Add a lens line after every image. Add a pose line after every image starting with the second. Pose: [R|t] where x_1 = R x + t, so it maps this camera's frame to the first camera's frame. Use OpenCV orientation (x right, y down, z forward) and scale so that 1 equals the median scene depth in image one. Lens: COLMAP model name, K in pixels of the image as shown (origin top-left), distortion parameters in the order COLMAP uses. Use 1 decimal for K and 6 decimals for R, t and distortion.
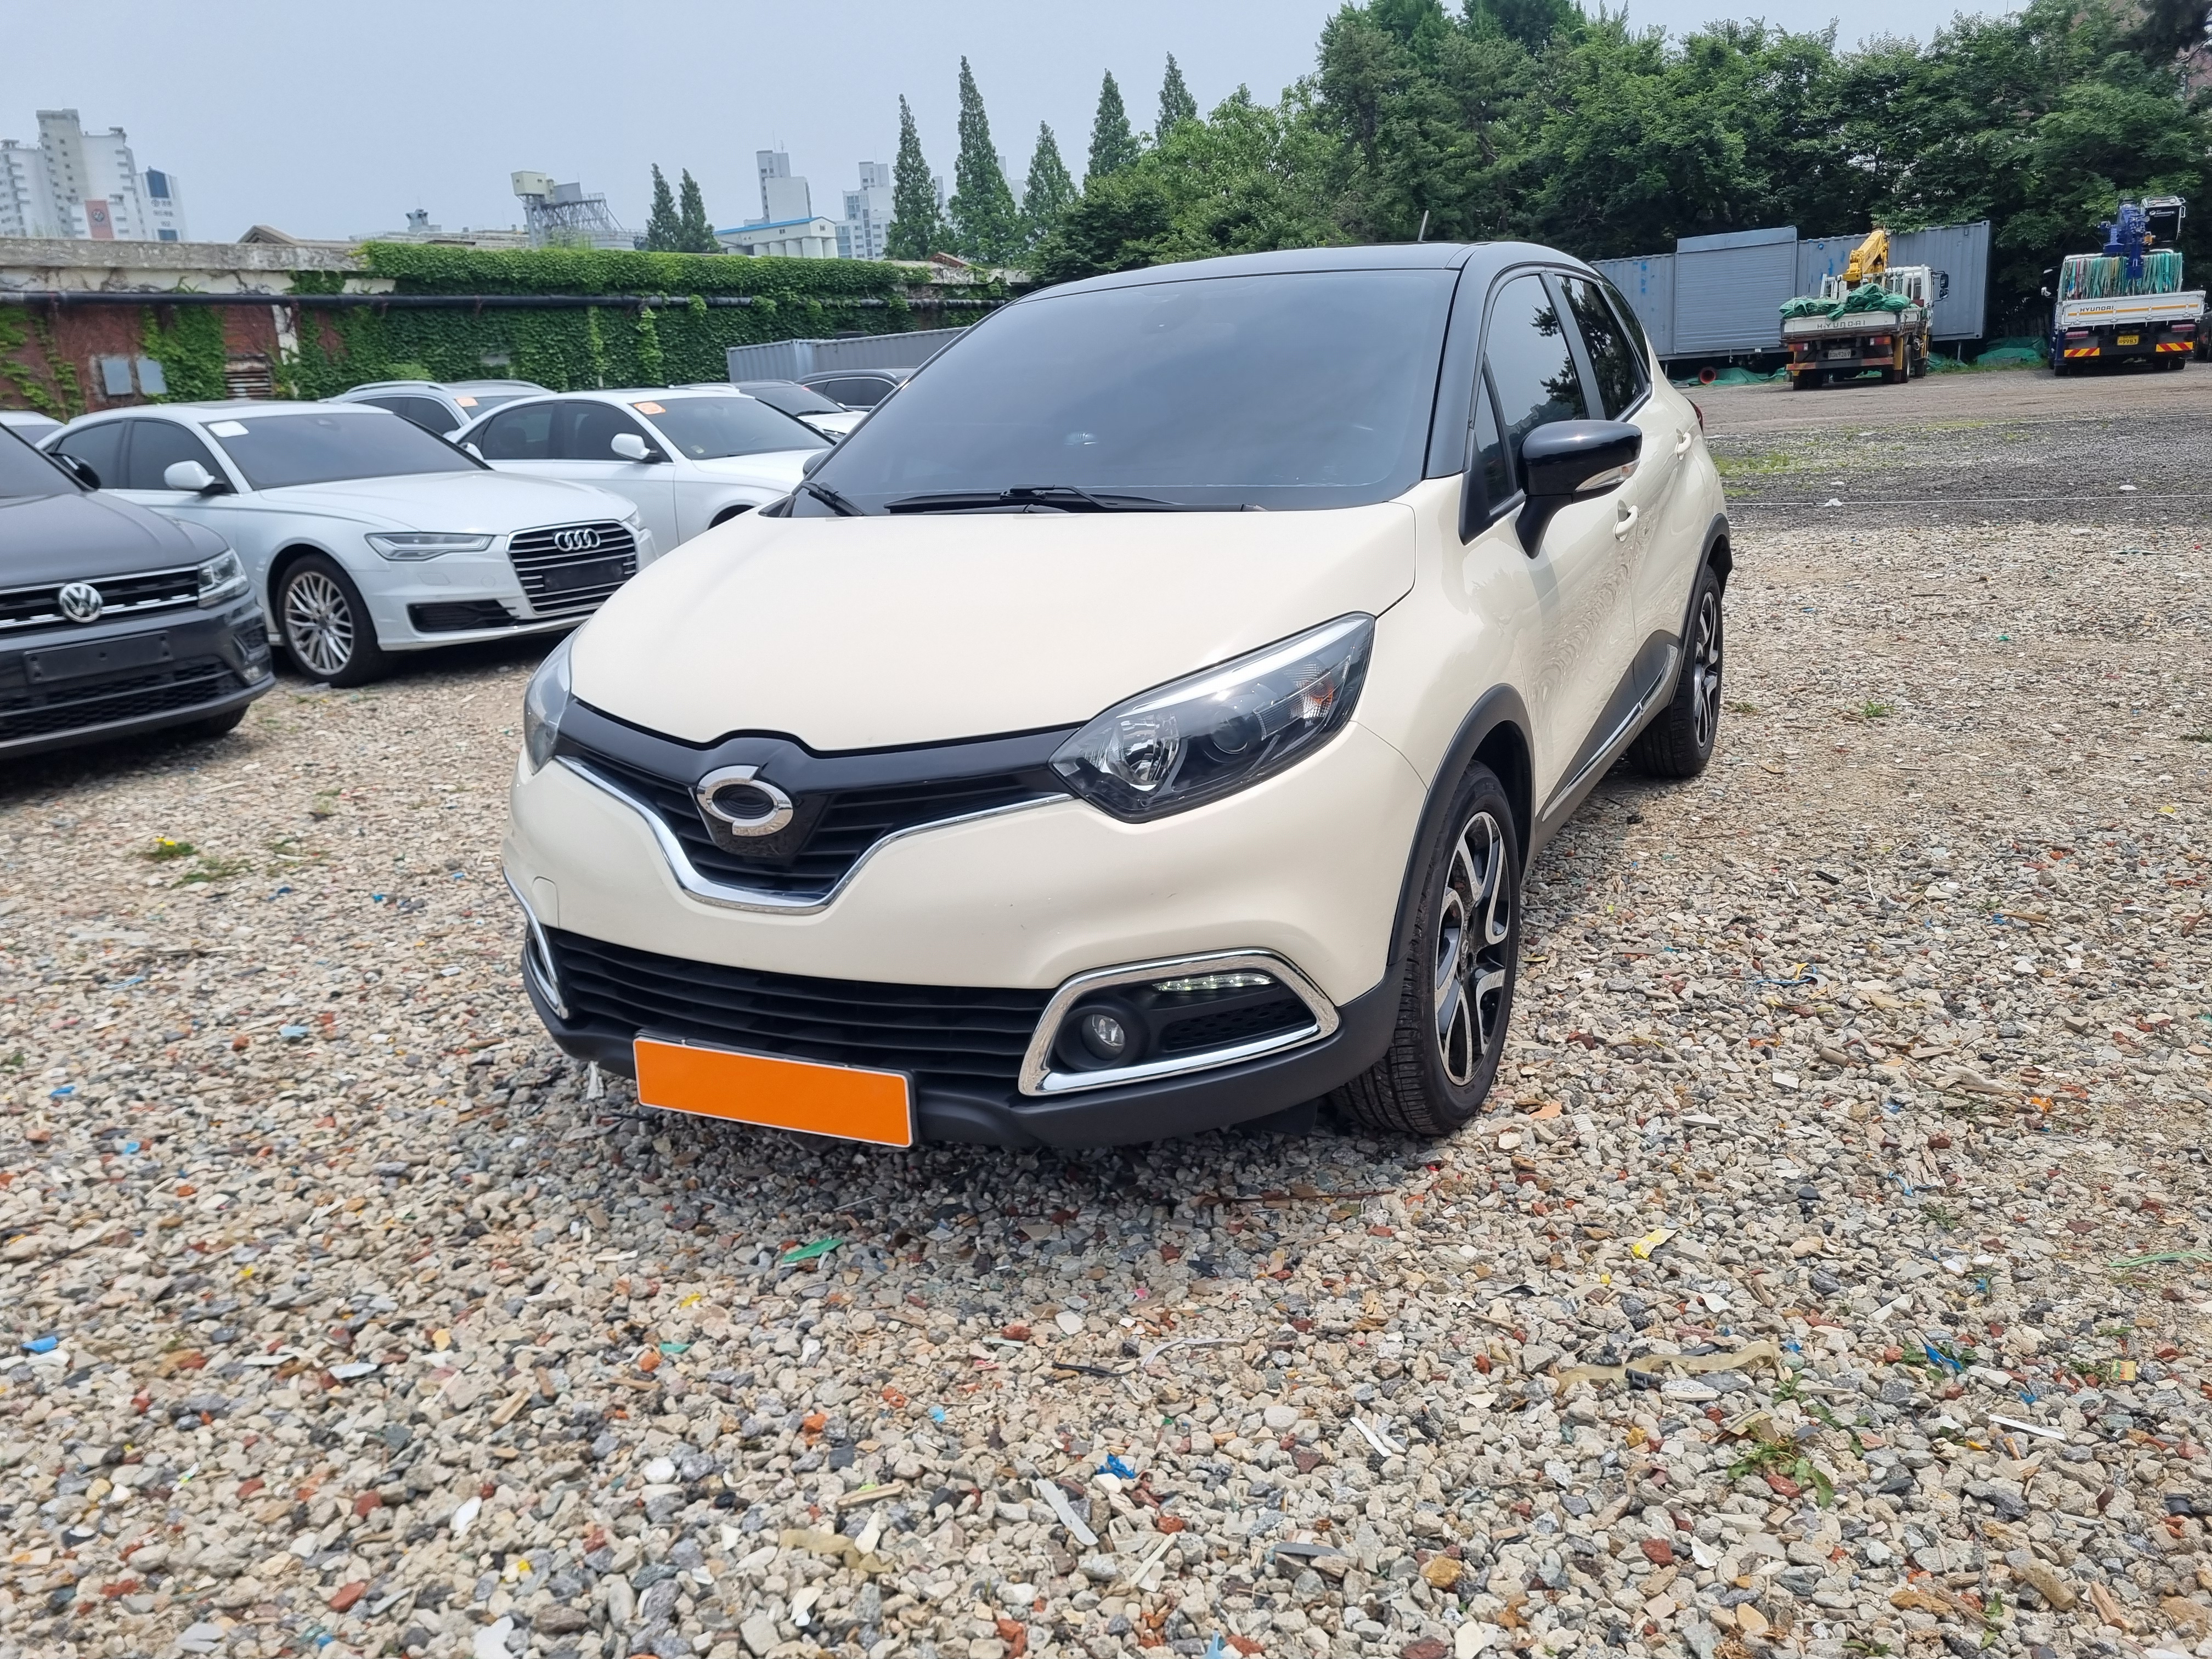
lens RADIAL K [[1662.1, 0, 1139.6], [0, 1662.1, 824.7], [0, 0, 1]] dist [0.053181, -0.041176]
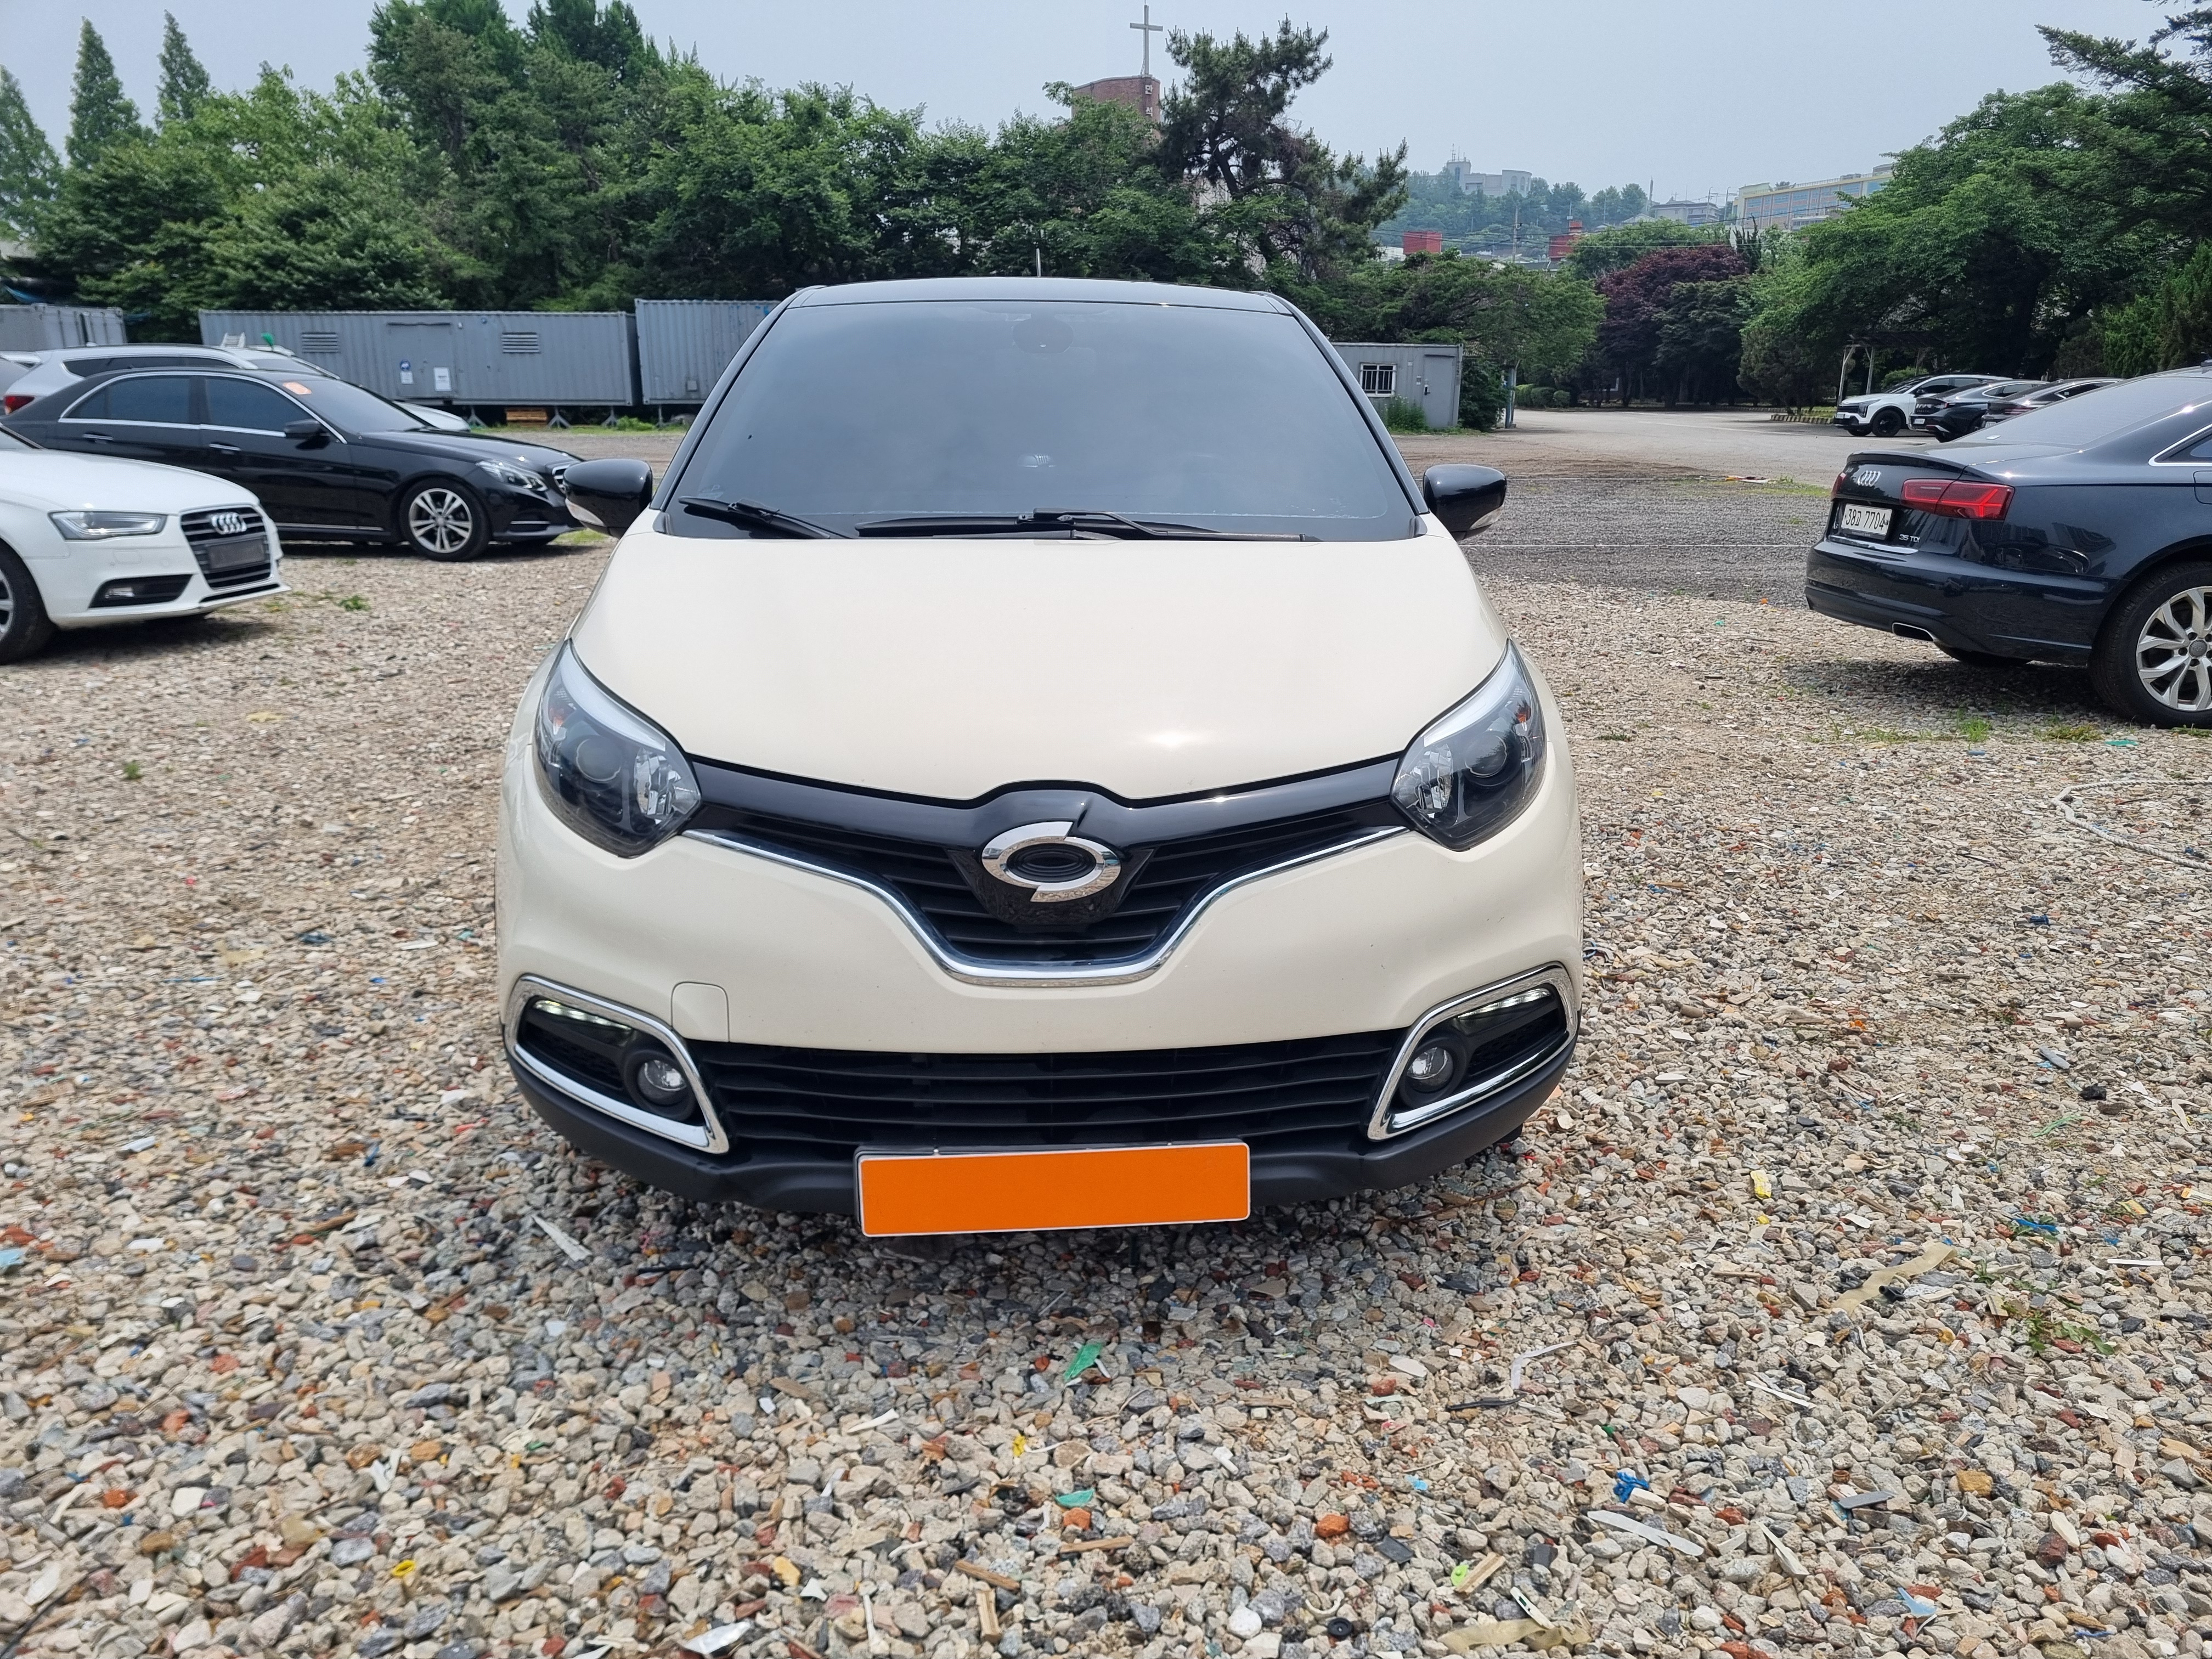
lens RADIAL K [[1662.1, 0, 1097.7], [0, 1662.1, 833.3], [0, 0, 1]] dist [0.053181, -0.041176]
pose [[0.862017, -0.071058, 0.501875, -0.654093], [0.078699, 0.996881, 0.005970, -0.032469], [-0.500733, 0.034351, 0.864920, 0.228414]]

Exercise brief — The pictures are not wanted, but every line of the listing should be duplicated exactly.

Task response —
Add a lens line after every image. Add a pose line after every image starting with the second. Pose: [R|t] where x_1 = R x + t, so it maps this camera's frame to the first camera's frame. Use OpenCV orientation (x right, y down, z forward) and scale so that 1 equals the median scene depth in image one. Lens: COLMAP model name, K in pixels of the image as shown (origin top-left), distortion parameters in the order COLMAP uses. Use 1 decimal for K and 6 decimals for R, t and distortion.
lens RADIAL K [[1662.1, 0, 1139.6], [0, 1662.1, 824.7], [0, 0, 1]] dist [0.053181, -0.041176]
lens RADIAL K [[1662.1, 0, 1097.7], [0, 1662.1, 833.3], [0, 0, 1]] dist [0.053181, -0.041176]
pose [[0.862017, -0.071058, 0.501875, -0.654093], [0.078699, 0.996881, 0.005970, -0.032469], [-0.500733, 0.034351, 0.864920, 0.228414]]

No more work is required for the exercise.